New apps are being dreamt up every day. To provide inspiration, we plan to regularly explain how the Dallas-based founders of established apps conceived their groundbreaking ideas.
The elevator pitch: ShopSavvy lets you find the best price for a product by taking a picture of its barcode.
The aha moment: Chief technology officer Rylan Barnes figured out that he could blur barcodes rather than rely on users’ phones to take clear pictures.
The backstory: When he was a student at Texas A&M University, Barnes was upset by how much his textbooks cost. So, in 2005, he created a now-defunct website called textbook-trader.com that allowed students to buy used books from one another. He eventually added features that allowed for searches and price comparisons.
“It was a way to still get the book cheaper, even if you couldn’t get it from another student,” Barnes says. “If it’s sold on the Internet, you can find out who has it cheapest.”
He tried to convert the technology to mobile devices, but this was two years before the debut of the iPhone. Barnes’ Motorola V360 flip phone just wasn’t capable of carrying out his vision. “And that was a really good phone, too,” he says with a laugh. He ended up scrapping the whole project.
But in 2008, when Apple introduced the App Store in conjunction with the iPhone 3G, Barnes “jumped on the opportunity to try barcode scanning again, because I figured it would work this time.”
The only problem was that early smartphones did not have auto-focus capability, which led to users capturing blurry images.
“That’s kind of the critical piece of barcodes, is being able to see the bars,” Barnes says.
So he approached the problem in reverse. He blurred sharp images of all the possible barcode combinations, so that he could translate users’ blurry photos back to the sharp originals.
The elevator pitch: Imagine Uber combined with Favor. GetMe’s “Go Getters” will bring you something or take you somewhere.
The aha moment: Focus groups demonstrated to chief experience officer Jonathan Laramy that simplicity is key. “What we found is that the consumer wanted to simply say, ‘You know, I want this from this store and that from that store.’”
The back story: Get Me originated when co-founder Michael Gaubert was in a pickle. He was up late with one of his kids and needed a certain item to help soothe him. But there were no other adults in the house, and taking both children on the road at that hour was not viable.
Gaubert wondered if a driver from a ride-sharing app could deliver the item, and the answer was no. “The next day, it him like a ton of bricks,” Laramy says. What if such drivers could also deliver products? “That would be a phenomenal experience.”
A team was formed that included Gaubert’s friend Laramy, who helped launch the site now known as Move.com. Laramy believed in the Get Me idea so much that he left his full-time position as a vice president with RealPage.
“I thought it was genius, obviously, or I wouldn’t have jumped and left a job for a startup,” Laramy says.

## Dataset extract

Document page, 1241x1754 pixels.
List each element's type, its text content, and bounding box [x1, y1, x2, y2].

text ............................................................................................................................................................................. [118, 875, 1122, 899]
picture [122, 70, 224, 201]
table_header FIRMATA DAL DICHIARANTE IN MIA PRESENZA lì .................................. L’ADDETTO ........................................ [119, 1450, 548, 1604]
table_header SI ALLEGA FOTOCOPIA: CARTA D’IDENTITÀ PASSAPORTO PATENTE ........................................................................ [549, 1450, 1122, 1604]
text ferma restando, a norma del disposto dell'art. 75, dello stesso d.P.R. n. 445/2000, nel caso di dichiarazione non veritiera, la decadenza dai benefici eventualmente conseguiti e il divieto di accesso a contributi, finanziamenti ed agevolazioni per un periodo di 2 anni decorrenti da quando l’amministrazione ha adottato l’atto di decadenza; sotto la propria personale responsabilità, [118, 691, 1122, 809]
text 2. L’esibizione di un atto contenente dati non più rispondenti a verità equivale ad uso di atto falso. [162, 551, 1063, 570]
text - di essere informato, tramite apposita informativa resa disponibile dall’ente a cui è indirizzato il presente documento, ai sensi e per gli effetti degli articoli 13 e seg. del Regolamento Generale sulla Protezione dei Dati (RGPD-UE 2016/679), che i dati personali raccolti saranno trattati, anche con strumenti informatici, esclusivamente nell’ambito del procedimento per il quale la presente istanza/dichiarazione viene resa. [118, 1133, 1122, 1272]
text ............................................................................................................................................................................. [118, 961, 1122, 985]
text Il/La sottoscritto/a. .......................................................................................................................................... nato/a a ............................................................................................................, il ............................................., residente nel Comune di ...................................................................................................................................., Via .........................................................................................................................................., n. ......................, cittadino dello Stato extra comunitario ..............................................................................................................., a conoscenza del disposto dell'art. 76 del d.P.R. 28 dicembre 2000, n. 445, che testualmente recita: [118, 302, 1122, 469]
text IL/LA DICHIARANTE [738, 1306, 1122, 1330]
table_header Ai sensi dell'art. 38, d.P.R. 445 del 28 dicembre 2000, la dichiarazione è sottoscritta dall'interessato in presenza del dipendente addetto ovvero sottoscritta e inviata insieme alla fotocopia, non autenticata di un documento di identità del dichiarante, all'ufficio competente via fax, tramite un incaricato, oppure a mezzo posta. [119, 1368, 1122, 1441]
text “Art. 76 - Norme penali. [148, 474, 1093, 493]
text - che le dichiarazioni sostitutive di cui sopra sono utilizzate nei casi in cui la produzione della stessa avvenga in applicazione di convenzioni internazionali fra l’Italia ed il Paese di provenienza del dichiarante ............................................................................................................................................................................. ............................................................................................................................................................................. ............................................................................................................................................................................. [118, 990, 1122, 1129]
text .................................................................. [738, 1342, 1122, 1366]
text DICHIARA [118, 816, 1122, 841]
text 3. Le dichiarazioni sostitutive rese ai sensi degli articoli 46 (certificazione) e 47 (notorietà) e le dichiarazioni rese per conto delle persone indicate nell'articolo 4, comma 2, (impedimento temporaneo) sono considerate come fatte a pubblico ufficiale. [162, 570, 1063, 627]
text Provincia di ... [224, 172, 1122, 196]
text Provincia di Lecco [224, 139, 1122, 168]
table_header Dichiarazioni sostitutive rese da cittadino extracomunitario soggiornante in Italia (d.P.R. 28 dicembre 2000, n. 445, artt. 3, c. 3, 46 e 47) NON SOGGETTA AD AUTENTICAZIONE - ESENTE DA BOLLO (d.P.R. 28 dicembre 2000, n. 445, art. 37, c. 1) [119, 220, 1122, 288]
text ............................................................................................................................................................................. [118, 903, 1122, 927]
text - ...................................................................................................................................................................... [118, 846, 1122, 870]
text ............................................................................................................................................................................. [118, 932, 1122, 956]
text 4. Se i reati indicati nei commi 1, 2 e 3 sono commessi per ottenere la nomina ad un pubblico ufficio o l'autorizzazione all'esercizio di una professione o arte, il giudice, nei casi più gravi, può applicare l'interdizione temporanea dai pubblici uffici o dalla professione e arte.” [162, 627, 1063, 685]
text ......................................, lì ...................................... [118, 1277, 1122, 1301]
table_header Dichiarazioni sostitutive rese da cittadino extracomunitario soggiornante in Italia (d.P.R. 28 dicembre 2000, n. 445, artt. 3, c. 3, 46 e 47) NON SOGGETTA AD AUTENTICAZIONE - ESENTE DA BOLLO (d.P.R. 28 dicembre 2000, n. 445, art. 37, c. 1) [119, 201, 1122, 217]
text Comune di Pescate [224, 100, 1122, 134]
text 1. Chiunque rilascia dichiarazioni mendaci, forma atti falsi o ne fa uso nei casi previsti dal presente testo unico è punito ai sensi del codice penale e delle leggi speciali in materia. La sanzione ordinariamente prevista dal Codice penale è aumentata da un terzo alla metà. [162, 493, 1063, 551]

## List of tasks
1 > In the article on how Dallas app founders came up with their ideas, what phone did Barnes have when he first tried to bring his price-comparison technology to mobile devices?
2 > Go on with the article about how Dallas app founders came up with their ideas, starting right after its final line.

## Response list
1 > A Motorola V360 flip phone.

2 >
Whereas Favor delivers meals from the menus of certain restaurants, and Instacart allows users to select items for deliver from certain grocery stores, Get Me is open ended. Based on feedback from their focus group, the Get Me team decided that whatever a user needed could be conveyed to a driver via text message. The driver can then text back questions to make sure he or she is retrieving the right thing.
“The consumers really drove us to this text-based model,” Laramy says. “Rather than scrolling through SKUs [stock keeping units] like on a website, they were like, ‘I just want something right now; how can I get it?’”
The app launched in Dallas in August. By mid-November, Go-Getters were on the streets of Austin, Houston, and Las Vegas, with “a massive plan” in store for 2016, Laramy says.
The elevator pitch: FANSeye allows football fans to share their opinions about players while also rating each others’ opinions.
The aha moment: Founder Frank Provenzano realized that sports fans want to scout players for their fantasy teams just as much as general managers want to scout them for real teams.
The back story: Provenzano has two decades of experience as a scout and assistant general manager for the National Hockey League’s Vancouver Canucks, Washington Capitals, and Dallas Stars.
After he left the Stars in 2013, he was connected to a Chicago firm that wanted his help building a scouting database that could be sold to NHL franchises. The problem with that idea, he told them, is that if you capture the whole market, you have only 30 customers, because the NHL has only 30 teams.
Then he had an epiphany: “Why don’t I just build it for the fans?”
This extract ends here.